### Source records
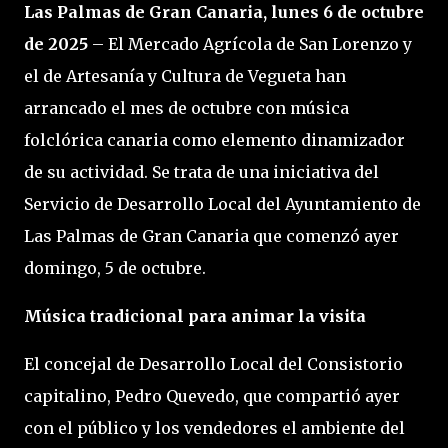
Las Palmas de Gran Canaria, lunes 6 de octubre
de 2025
– El Mercado Agrícola de San Lorenzo y
el de Artesanía y Cultura de Vegueta han
arrancado el mes de octubre con música
folclórica canaria como elemento dinamizador
de su actividad. Se trata de una iniciativa del
Servicio de Desarrollo Local del Ayuntamiento de
Las Palmas de Gran Canaria que comenzó ayer
domingo, 5 de octubre.
Música tradicional para animar la visita
El concejal de Desarrollo Local del Consistorio
capitalino, Pedro Quevedo, que compartió ayer
con el público y los vendedores el ambiente del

### Brief
Write out the text of the data again, switching every "Desarrollo Local" to "Promoción Económica" and changing nothing else. Omit the pictures.

### The completed task
Las Palmas de Gran Canaria, lunes 6 de octubre
de 2025
– El Mercado Agrícola de San Lorenzo y
el de Artesanía y Cultura de Vegueta han
arrancado el mes de octubre con música
folclórica canaria como elemento dinamizador
de su actividad. Se trata de una iniciativa del
Servicio de Promoción Económica del Ayuntamiento de
Las Palmas de Gran Canaria que comenzó ayer
domingo, 5 de octubre.
Música tradicional para animar la visita
El concejal de Promoción Económica del Consistorio
capitalino, Pedro Quevedo, que compartió ayer
con el público y los vendedores el ambiente del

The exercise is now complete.